El viento no traía palabras, solo un susurro tenue, como si la vida misma contuviera el aliento. En lo alto del monte olvidado, donde los cielos no pedían y la tierra no exigía, Hebe reposaba. No era sueño ni vigilia. Era el intervalo entre un alma rota y una que se prepara para despertar.
Ya no lloraba. No porque no doliera -el amor aún ardía en algún rincón oculto de su pecho-, sino porque había dejado de aferrarse. Había abierto sus manos. Y con ellas, su corazón.
—Afrodita, guarda esto. No como un relicario de pena, sino como una promesa. Ya no haré del amor mi altar. Hoy, me vuelvo templo de mí.
El murmullo de Morfeo aún flotaba en su mente, como un abrigo tejido de estrellas:
—La amistad se honra permaneciendo… aun temblando.
Y ella temblaba. Pero estaba.
Una flor marchita a su lado —sin perfume, sin color— parecía muerta. Pero cuando la brisa la acarició, una brizna de polen se alzó, dorada. No se necesita una flor perfecta para sembrar nueva vida.
Así sería ella.
No se levantó -del todo aún-. No hizo promesas.

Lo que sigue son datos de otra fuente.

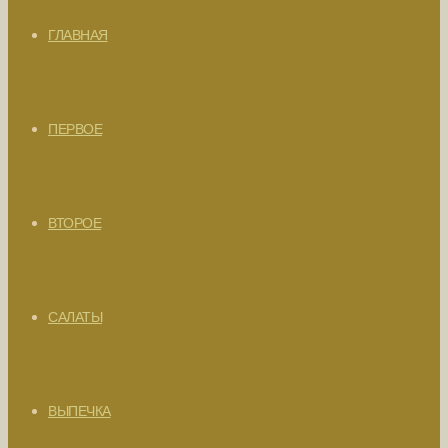
ГЛАВНАЯ
ПЕРВОЕ
ВТОРОЕ
САЛАТЫ
ВЫПЕЧКА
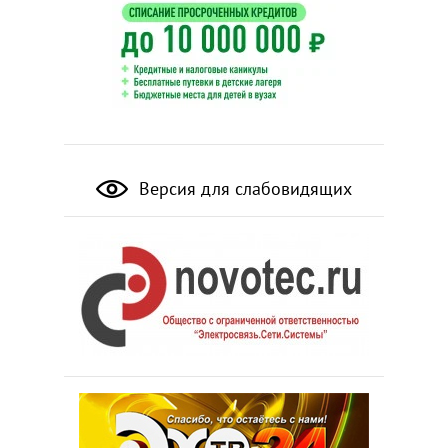
Версия для слабовидящих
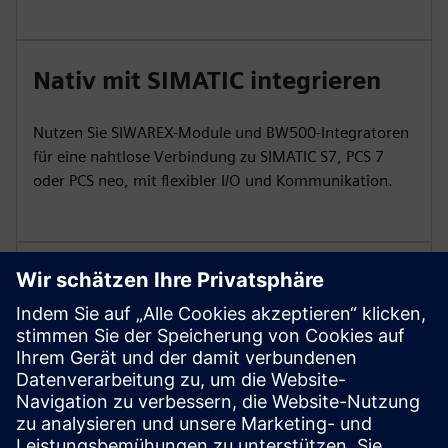
Nativ mit SIMATIC integrieren
Nutzen Sie SIWAREX-Module und BW500-Integratoren
für eine nahtlose Verbindung zu SIMATIC S7, PCS 7
oder PCS neo, mit flexibler I/O und Kommunikation.
Aufrechterhaltung der Hygiene
bei anspruchsvollen Prozessen
Wählen Sie FDA-konforme Riemen und
Edelstahlkonstruktionen für häufiges Reinigen und
zuverlässigen Betrieb in Lebensmitteln und ähnlichen
Umgebungen.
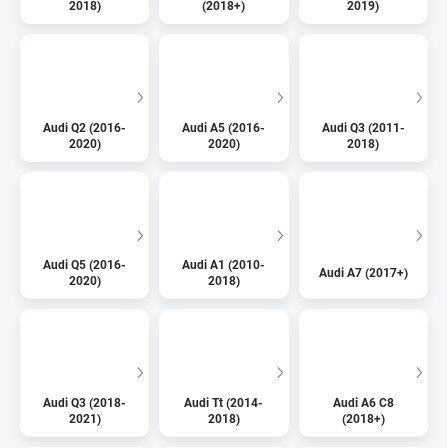
2018)
(2018+)
2019)
Audi Q2 (2016-
Audi A5 (2016-
Audi Q3 (2011-
2020)
2020)
2018)
Audi Q5 (2016-
Audi A1 (2010-
Audi A7 (2017+)
2020)
2018)
Audi Q3 (2018-
Audi Tt (2014-
Audi A6 C8
2021)
2018)
(2018+)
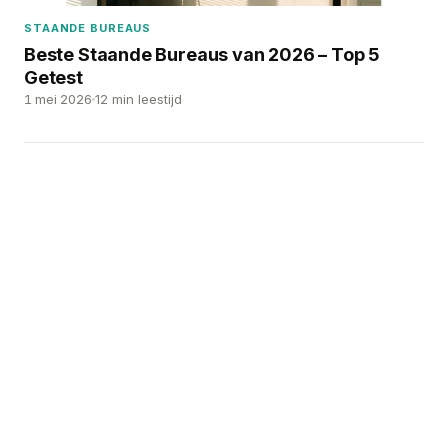
STAANDE BUREAUS
Beste Staande Bureaus van 2026 – Top 5
Getest
1 mei 2026
12 min leestijd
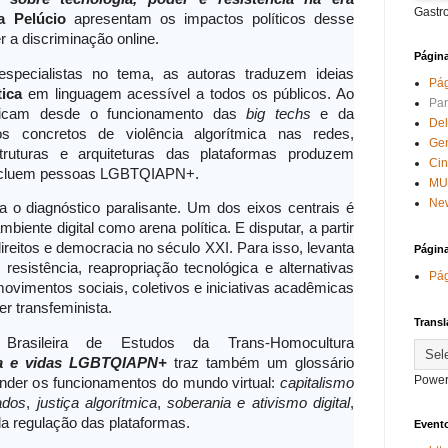
Gastr
a Pelúcio
apresentam os impactos políticos desse
 a discriminação online.
Págin
especialistas no tema, as autoras traduzem ideias
Pág
tica
em linguagem acessível a todos os públicos. Ao
Par
plicam desde o funcionamento das
big techs
e da
Del
 concretos de violência algorítmica nas redes,
Ge
truturas e arquiteturas das plataformas produzem
Ci
excluem pessoas LGBTQIAPN+.
MU
New
 o diagnóstico paralisante. Um dos eixos centrais é
biente digital como arena política. E disputar, a partir
direitos e democracia no século XXI. Para isso, levanta
Págin
sistência, reapropriação tecnológica e alternativas
Pág
movimentos sociais, coletivos e iniciativas acadêmicas
er transfeminista.
Transl
 Brasileira de Estudos da Trans-Homocultura
ica e vidas LGBTQIAPN+
traz também um glossário
Power
ender os funcionamentos do mundo virtual:
capitalismo
ados
,
justiça algorítmica
,
soberania e ativismo digital
,
da regulação das plataformas.
Evento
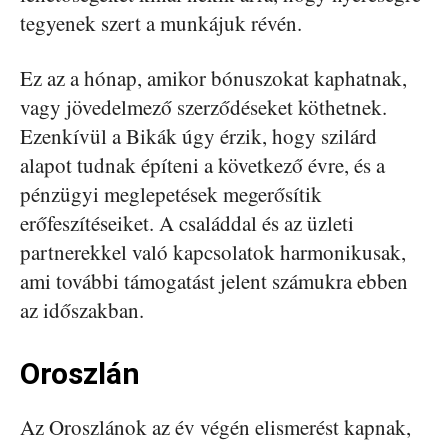
tegyenek szert a munkájuk révén.
Ez az a hónap, amikor bónuszokat kaphatnak,
vagy jövedelmező szerződéseket köthetnek.
Ezenkívül a Bikák úgy érzik, hogy szilárd
alapot tudnak építeni a következő évre, és a
pénzügyi meglepetések megerősítik
erőfeszítéseiket. A családdal és az üzleti
partnerekkel való kapcsolatok harmonikusak,
ami további támogatást jelent számukra ebben
az időszakban.
Oroszlán
Az Oroszlánok az év végén elismerést kapnak,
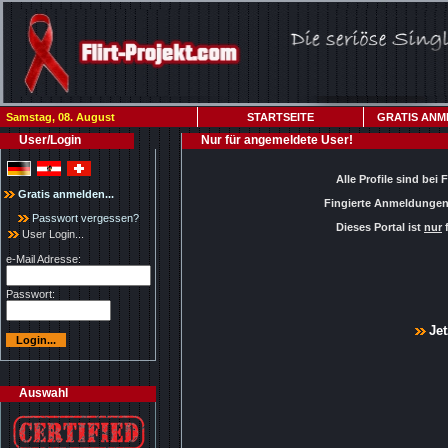
Samstag, 08. August
STARTSEITE
GRATIS ANM
User/Login
Nur für angemeldete User!
Alle Profile sind bei 
Gratis anmelden...
Fingierte Anmeldungen 
Passwort vergessen?
Dieses Portal ist
nur
f
User Login...
e-Mail Adresse:
Passwort:
Jet
Auswahl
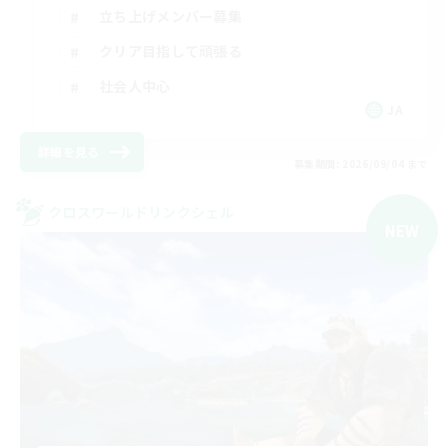
立ち上げメンバー募集
クリア目指して頑張る
社会人中心
JA
詳細を見る
募集期間: 2026/09/04 まで
クロスワールドリンクシェル
NEW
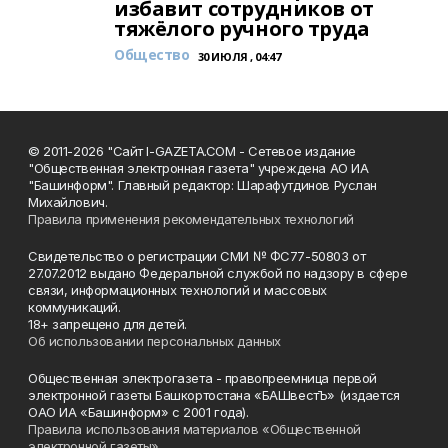
избавит сотрудников от
тяжёлого ручного труда
Общество
30 ИЮЛЯ , 04:47
© 2011-2026 "Сайт I-GAZETA.COM - Сетевое издание
"Общественная электронная газета" учреждена АО ИА
"Башинформ". Главный редактор: Шарафутдинов Руслан
Михайлович.
Правила применения рекомендательных технологий
Свидетельство о регистрации СМИ № ФС77-50803 от
27.07.2012 выдано Федеральной службой по надзору в сфере
связи, информационных технологий и массовых
коммуникаций.
18+ запрещено для детей.
Об использовании персональных данных
Общественная электрогазета - правопреемница первой
электронной газеты Башкортостана «БАШвестЪ» (издается
ОАО ИА «Башинформ» с 2001 года).
Правила использования материалов «Общественной
электронной газеты»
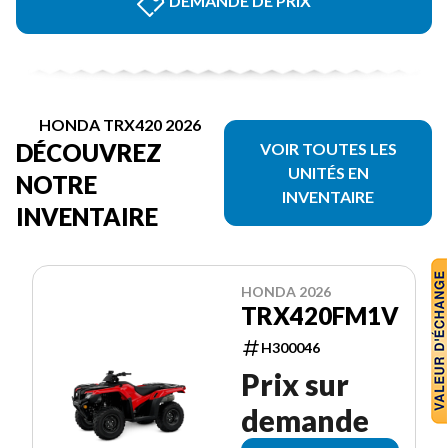
DEMANDE DE PRIX
HONDA TRX420 2026
DÉCOUVREZ
VOIR TOUTES LES
UNITÉS EN
NOTRE
INVENTAIRE
INVENTAIRE
HONDA 2026
TRX420FM1V
H300046
Prix sur
demande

Pero por primera vez en mucho tiempo, se permitió imaginarse caminando entre la vida sin buscar amor, sin necesitarlo para respirar. Su esencia, la Juventud misma, no dependía de un corazón ajeno. Nacía en su pecho, como una chispa que aún no había ardido del todo.
Y cuando el amor volviera, lo haría como un animal salvaje. Un rugido de alma. Pero hasta entonces, ella sería la brisa, la espera, la ternura.
Hasta entonces, Hebe solo sería Hebe.